In the conclusion of his remarks, Cuomo equated the migrant caravan at the border demanding entrance into the United States or threatening an undefined “or else” with the Holy Family. These two demographic quantities are nothing alike in terms of the responses to their respective circumstances.
For example, the most basic characteristic one cannot help but notice about the caravan is its incessant and forceful making of demands. For it was not the orderly way in which the throng went about filing petitions for entrance that prompted border enforcement personnel to respond with the strategic deployment of the compound colloquially referred to as “tear gas”.
The Holy Family, on the other hand, are not on the record in Scripture as to making any demand whatsoever. The account is not even clear as to whether or not they told anyone else of their plight.
In dramatic interpretations of the Gospel account more likely to give the kids more charismatic than those relegated to the role of shepherds but not quite the apple polisher of the lad usually selected to play Joseph, the innkeeper is made out to be a bigger equus africanus asinus than the one Mary is depicted as riding into Bethlehem on for sticking a pregnant woman in a barn. However, an innkeeper is not even mentioned in terms of explicit divine revelation.

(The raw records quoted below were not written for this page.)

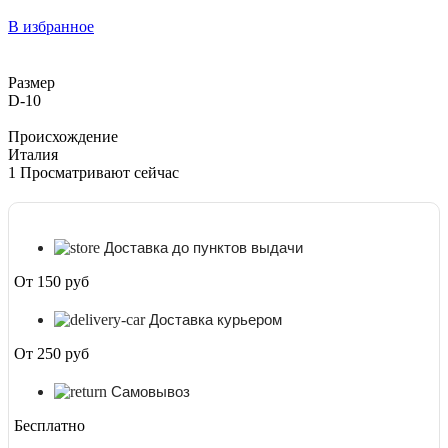
В избранное
Размер
D-10
Происхождение
Италия
1
Просматривают сейчас
Доставка до пунктов выдачи
От 150 руб
Доставка курьером
От 250 руб
Самовывоз
Бесплатно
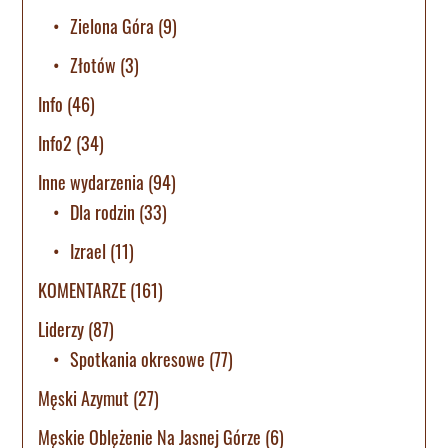
Zielona Góra
(9)
Złotów
(3)
Info
(46)
Info2
(34)
Inne wydarzenia
(94)
Dla rodzin
(33)
Izrael
(11)
KOMENTARZE
(161)
Liderzy
(87)
Spotkania okresowe
(77)
Męski Azymut
(27)
Męskie Oblężenie Na Jasnej Górze
(6)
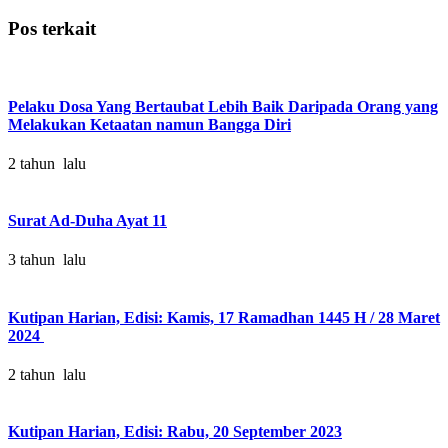
Pos terkait
Pelaku Dosa Yang Bertaubat Lebih Baik Daripada Orang yang
Melakukan Ketaatan namun Bangga Diri
2 tahun lalu
Surat Ad-Duha Ayat 11
3 tahun lalu
Kutipan Harian, Edisi: Kamis, 17 Ramadhan 1445 H / 28 Maret
2024
2 tahun lalu
Kutipan Harian, Edisi: Rabu, 20 September 2023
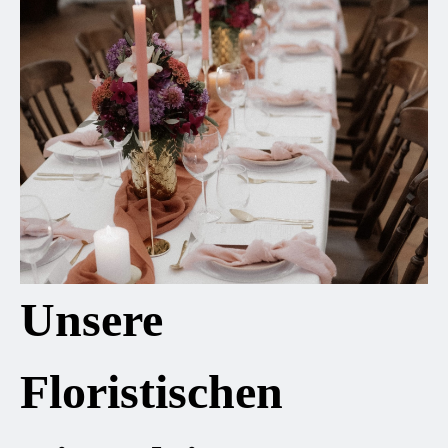
Unsere
Floristischen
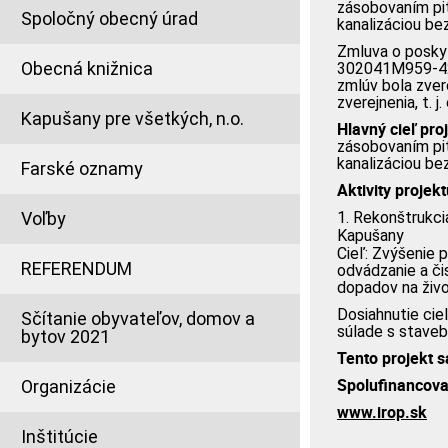
zásobovaním pi
Spoločný obecný úrad
kanalizáciou be
Zmluva o posky
Obecná knižnica
302041M959-421
zmlúv bola zver
zverejnenia, t. j
Kapušany pre všetkých, n.o.
Hlavný cieľ pro
zásobovaním pi
kanalizáciou be
Farské oznamy
Aktivity projekt
Voľby
1. Rekonštrukcia
Kapušany
Cieľ: Zvýšenie
REFERENDUM
odvádzanie a či
dopadov na živo
Dosiahnutie cie
Sčítanie obyvateľov, domov a
súlade s staveb
bytov 2021
Tento projekt 
Spolufinancova
Organizácie
www.irop.sk
Inštitúcie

There is next to no background provided as to how it was that Mary and Joseph ended up in the stable. All theories speculating as to whether it was at the suggestion of the innkeeper because of Joseph's pleading or because the sanctified couple quickly dashed in for a modicum of privacy because Mary couldn't any longer keep the blessed event contained within her virgin womb with the alternative being not to lay down the head of the little Lord Jesus gently on the hay but rather letting the crown of glory plop onto the dusty streets of Palestine.
It can be stated with near certainty that Mary and Joseph acted nothing like the migrant horde amassing along the border with Mexico or even the typical hipster millennial mother that demands accolades and extravagant concessions for simply having procreated. At no time did Joseph hurl rocks at the inn, threatening to burst through the door uninvited. At no time did Mary demand that those within earshot alter their routines to accommodate the circumstances in which she found herself or provide her with a lactation room more extravagantly furnished than a five star resort.
As an inherently emotional season, many are prone to turn off for the holidays those defenses that usually protect the discerning from being taken advantage of during other times of year. However, it is in such moments that those bent on undermining both our heritage and our liberty are prone to be at perhaps their most deceptive.